Though the full story is a little more subtle than this, and the report includes a discussion of the way the labour market has mainly adjusted to low growth through price (i.e. lower wage growth) rather than quantity (i.e. unchanged jobs growth). So, for the OECD as a whole (as well as the UK), low productivity is the result of comparing low GDP growth with relatively high jobs growth. Low productivity is a result of failed outcomes, not the cause.
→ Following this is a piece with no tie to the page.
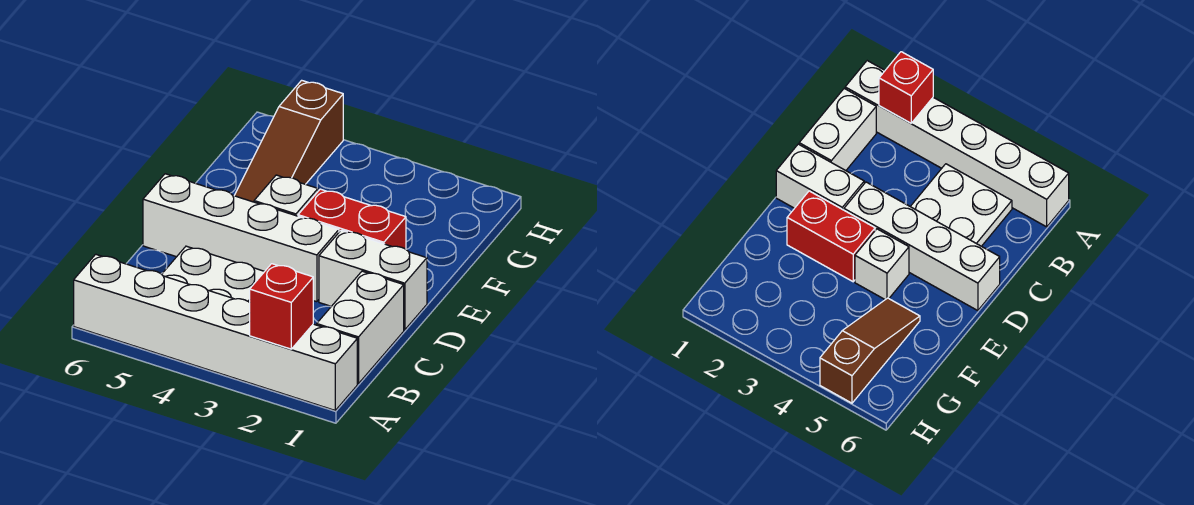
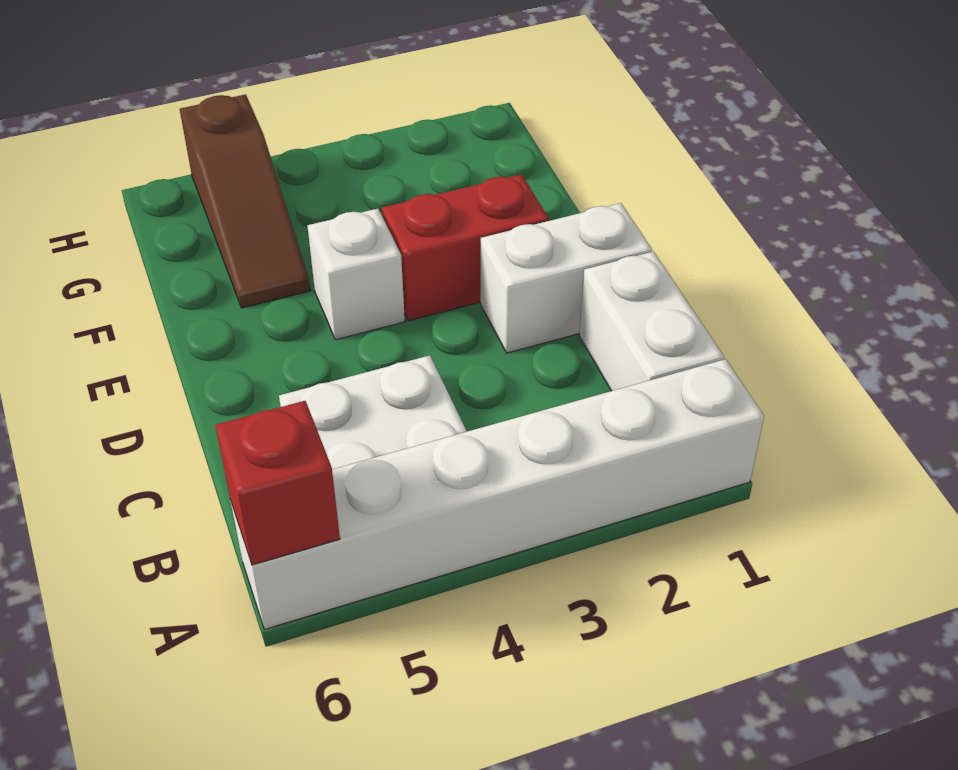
red 1x1 brick [250,264,313,349] -> red 1x1 brick moved to [215,401,340,565]
white 1x4 brick [143,174,339,302] -> none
The bottom line is that the best way to avoid low productivity is to avoid cuts – so Germany and Japan are among those who do least badly; conversely Spain and Ireland in fact do best, but at the expense of sharply reduced employment growth.

 

 

Support for this argument has recently come from MPC member Gertjan Vlieghe, who observed of a recent book by ex-MPC member David Blanchflower:

 

 

 

 

 

I thought he would perhaps argue that, if only there was more demand stimulus, higher productivity growth might return …  I would have some sympathy with that idea.
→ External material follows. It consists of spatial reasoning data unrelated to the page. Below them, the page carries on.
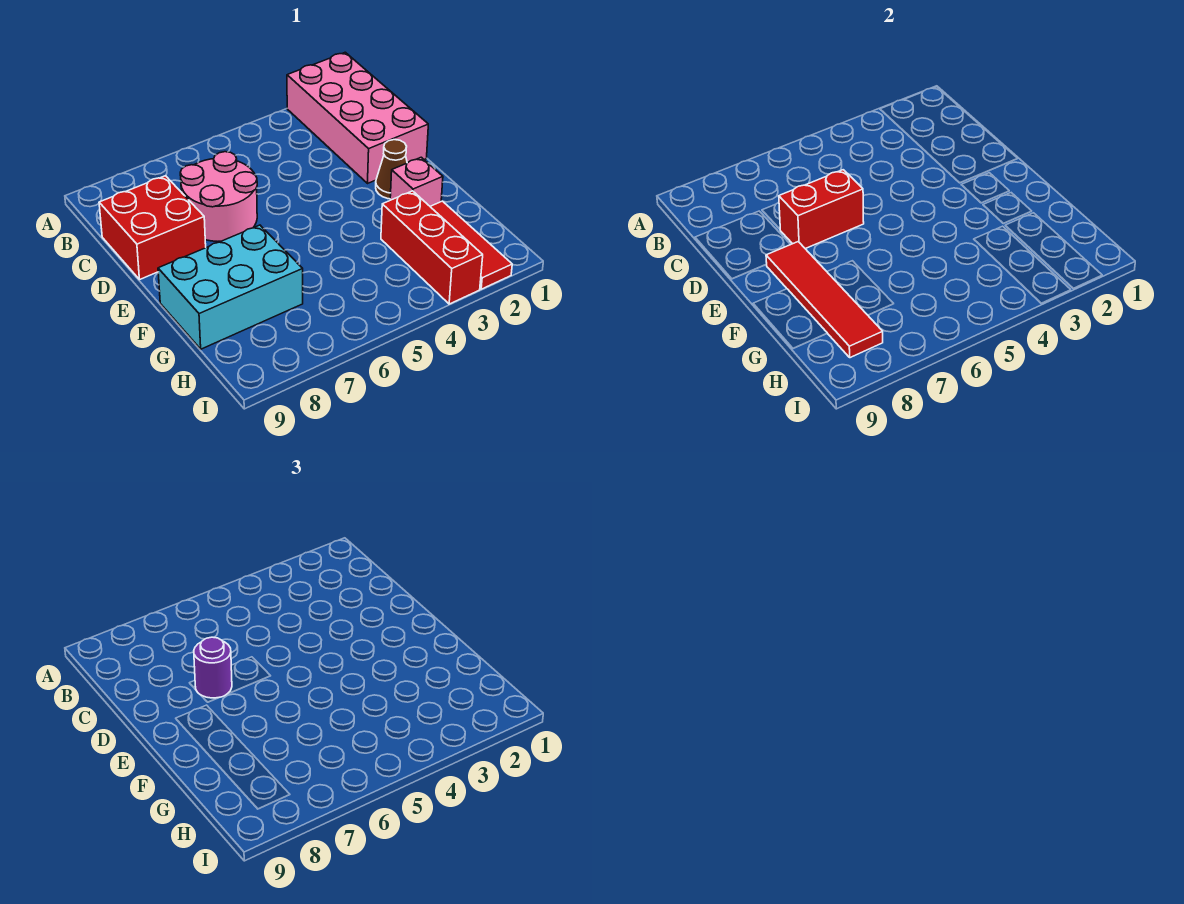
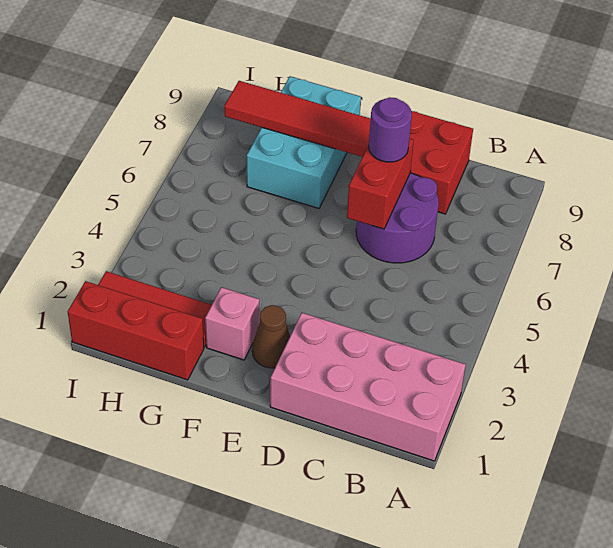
pink 2x2 round brick [180,152,257,241] -> purple 2x2 round brick [356,173,439,263]
red 1x3 brick [381,191,483,304] -> red 1x3 brick moved to [68,281,204,380]

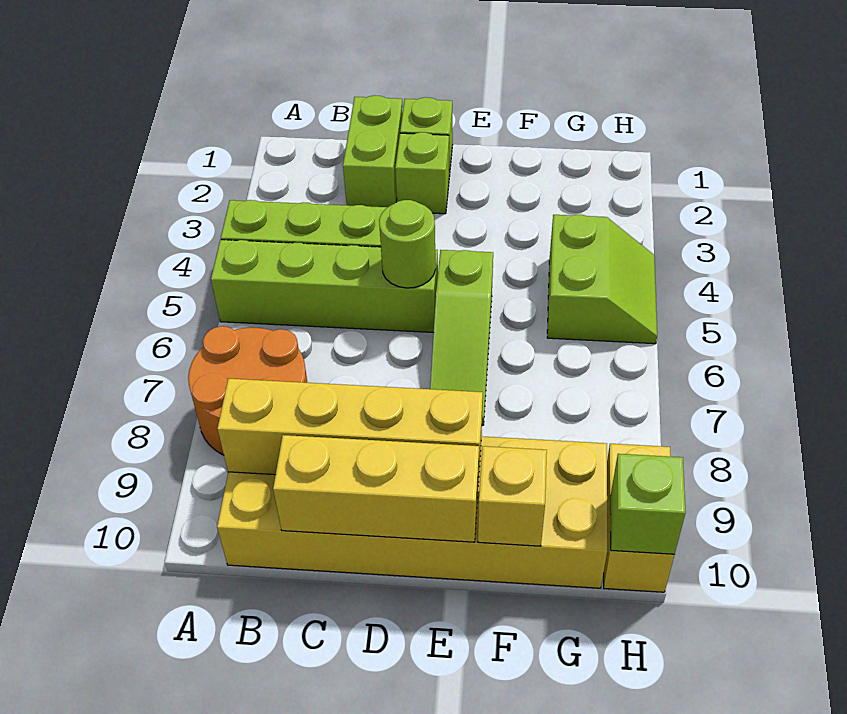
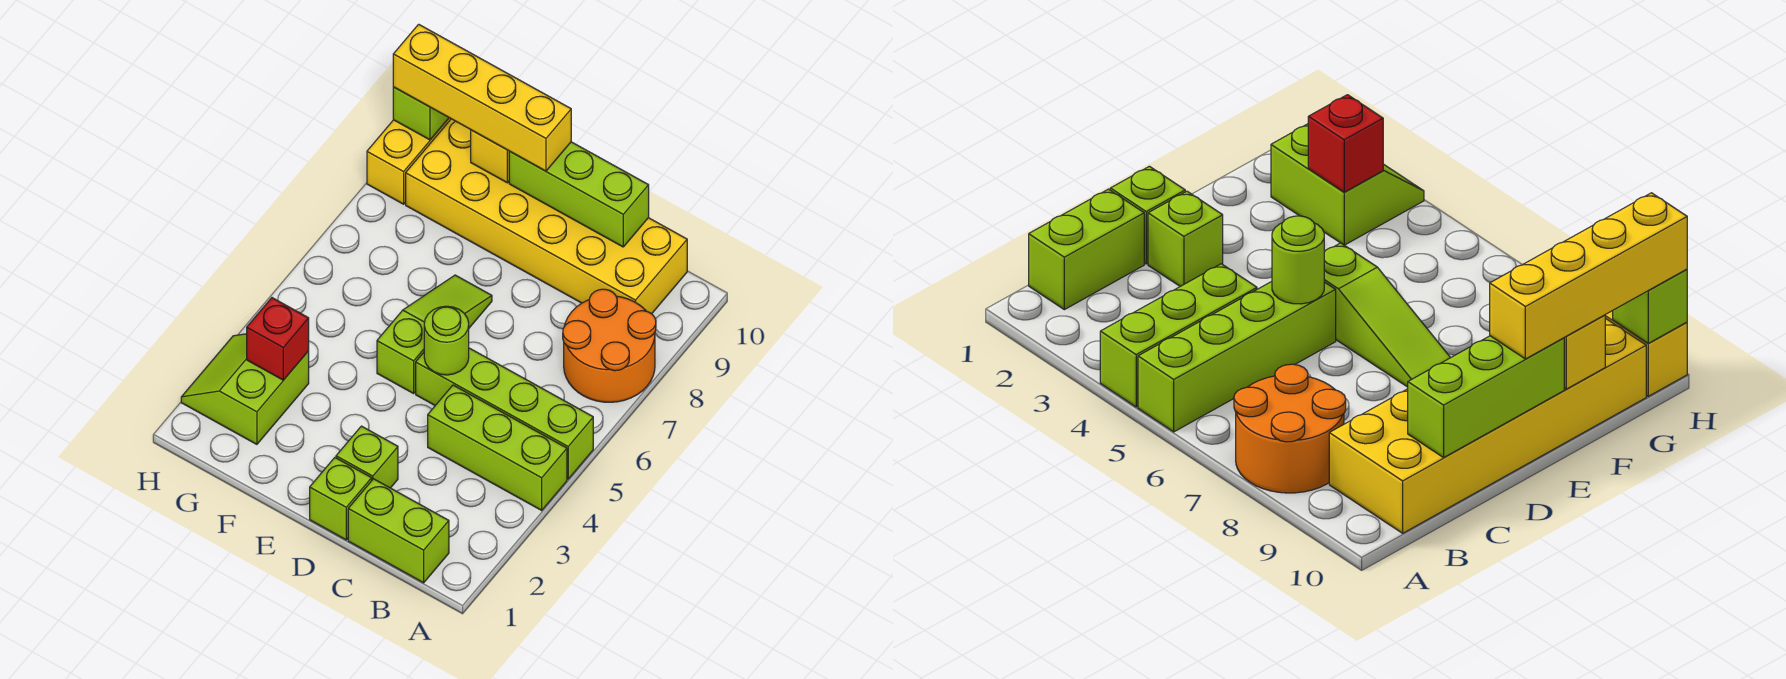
yellow 1x4 brick [217,379,483,482] -> yellow 1x4 brick moved to [393,24,571,171]
lime 1x2 brick [343,95,403,207] -> lime 1x2 brick turned to [348,479,449,583]
yellow 1x3 brick [273,435,479,542] -> lime 1x3 brick [509,142,649,247]
none -> red 1x1 brick [247,298,309,380]
lime 2x2 slope [547,215,657,344] -> lime 2x2 slope moved to [181,334,309,444]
Inflation, debt and excess supply

 

Moreover, if supply was at fault the world should have been permanently wrestling with inflation. But inflation has been benign all decade and is now even more so:

 

 

core inflation has slid further below target across advanced economies and below historical averages in many emerging market and developing economies. (IMF, October 2019)

 

 

 

Rather than deficient supply, wider conditions point to excess supply. This becomes most obvious when central bank efforts to tighten monetary policy repeatedly backfire. Interest rates stay ultra-low, and we end up each time with more rather than less quantitative easing. Each time, panic in financial markets points at underlying and unresolved vulnerabilities from private debts and over inflated assets (Larry Elliott has discussed the latest IMF warnings and related dangers to pension funds – ‘Global economy faces $19tn corporate debt timebomb’.)

 

 

 

But debt inflation arises in a very different way to price inflation. Price Inflation follows when purchasing power becomes too great relative to production. Debt comes as purchasing power falls short of production, when firms and households have to borrow to stay afloat.

 

 

On this view, the problem of the world is too much production not too little production – excess rather than deficient supply. The knee jerk reaction to these conditions may be nationalism and protectionism, but this is a symptom of disarray not the cause (and certainly not the solution).

 

 

The paramount danger is that this cannot be sustained indefinitely, and global production will come crashing down.

 

 

But the better thing to do would be to raise incomes up. As trade unions have argued for more than a century and a half, production is only excessive as long as purchasing power is contained.

 

 

Ultimately this points at processes and arrangements with far deeper roots and that operate on much longer time horizons. The problems of the world doubtless go far beyond wrongheaded fiscal policy.

 

 

 

Conclusion

 

 

 

But for present purposes we can be sure that wrongheaded fiscal policy is making the situation greatly worst.

 

 

Given dismal outcomes and the world’s vulnerabilities, it is hardly surprising that austerity has fallen out of favour. But it is a travesty that such an extreme economic position was ever in favour. The Harvard historian Adam Tooze has gone as far as arguing the economics have simply been set to serve the politics. At best we are once again victim to groupthink.

 

 

It is for these reasons that the first recommendation in our report is for a serious review of how economists and policymakers think about policy, in the context of the failed outcomes of the past decade. Changed policy (the other recommendations) should then be based on changed thinking.

 

 

In the meantime, public economists should stop tearing strips from politicians for talking spending, when spending is desperately needed not only to repair broken public services but also to begin to repair a broken economy. Fundamentally it is no less extreme to suggest that properly resourced health, education, housing, welfare, culture, transport etc might be compatible with a working economy and decent labour market. After all, that is exactly what the Attlee government proved after the war.